Dark eyes, made darker by the black smudges beneath them, met his own. “Gavin Grieve. I was wondering when you’d come.”
“You didn’t know I would,” said Gavin.
Lazily, deliberately, the spellmaker flicked his tongue ring against his teeth. “The MacTavishes have been watching the tournament, and the tournament families, for centuries. Do you think you’re the first Grieve to believe we hold the salvation to your … unique predicament? To show up here the night before the tournament begins, begging for help?”
Anger sparked in Gavin’s chest. “I’m not here to beg.”
Reid drummed his fingers along the counter between them, chipped black nail polish tapping against the varnished wood. “Then what, exactly, are you here to do?”
“You visited the Lowes, didn’t you?”
Reid’s face flickered with something that might have been surprise. “Yes.”
“You saw how little respect they have for spellmakers. For you.”
Reid shook his head. “I see what you’re getting at, Grieve, and I admire your efforts. You’re trying to act like this meeting doesn’t matter much to you, like a starving dog that’s pretending it doesn’t need a meal. But you and I both know you’ll be dead in a day, and I’ll not be dragged down with you. Nothing personal.”
Memories rushed through Gavin’s mind: his mother, pouring a glass of wine as she calmly explained to him that her younger brother had been slain in the last tournament in less than an hour. Callista saying she’d been born a Grieve, but she certainly wasn’t going to die as one. Osmand Walsh’s smug, ruddy face. The girl he’d been seeing ignoring his calls the week after A Tradition of Tragedy appeared in the town bookshop, a classmate who’d been flirting with him backing off as soon as they realized who Gavin was.
Reid shifted to the side, tugging at his vest, and Gavin caught a glimpse of the book tucked inside. A worn copy of A Tradition of Tragedy, almost as well-read as his own. The sight of the book galvanized him. He couldn’t give up yet.

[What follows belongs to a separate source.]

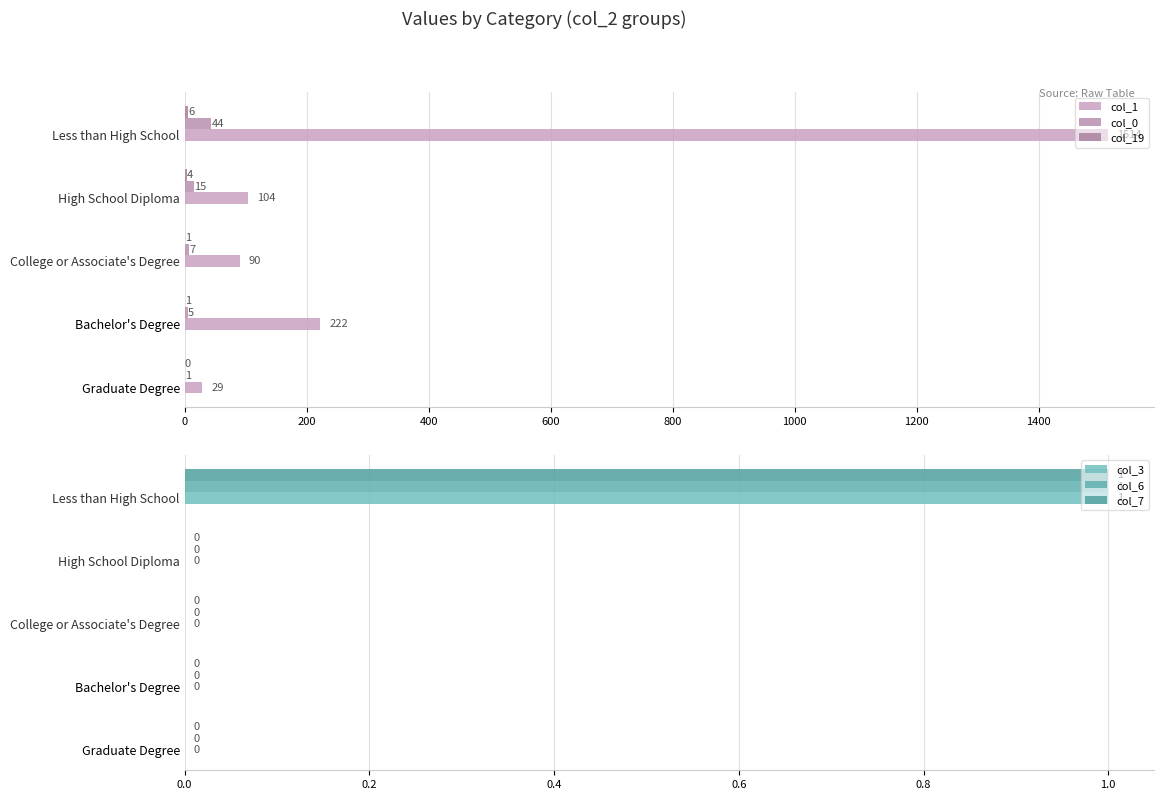

What is the difference between the maximum and minimum values in the col_7 series?

1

“I’ve been reading past accounts of the tournaments for years, just like the ones in that book,” Gavin said slowly. “When a Lowe doesn’t win the tournament, it’s usually because your family was backing the victor. Yet you don’t get the credit for those wins—the champion’s family does. If you chose to ally with me, and I won, I’d make sure you were remembered for it just as much as I was.”
“Or we’d be remembered as the fools who chose to ally with a Grieve.” Reid drew the book from his vest and placed it carelessly on the counter. “Everyone believes your family wrote this book because you’ve got no pride left to lose. Are you even strong enough to cast one of our curses? We don’t sell spellwork to people who can’t perform it.”
Gavin knew a challenge when he heard one. He smiled grimly as magick shimmered in the air around his hand, then sent a wispy tendril up toward his mouth. The Silvertongue was a brand-name spellring he’d splurged on after his encounter with Briony Thorburn. One that guaranteed the person it was cast on would tell the truth. It was class five, the strongest he could make on his own.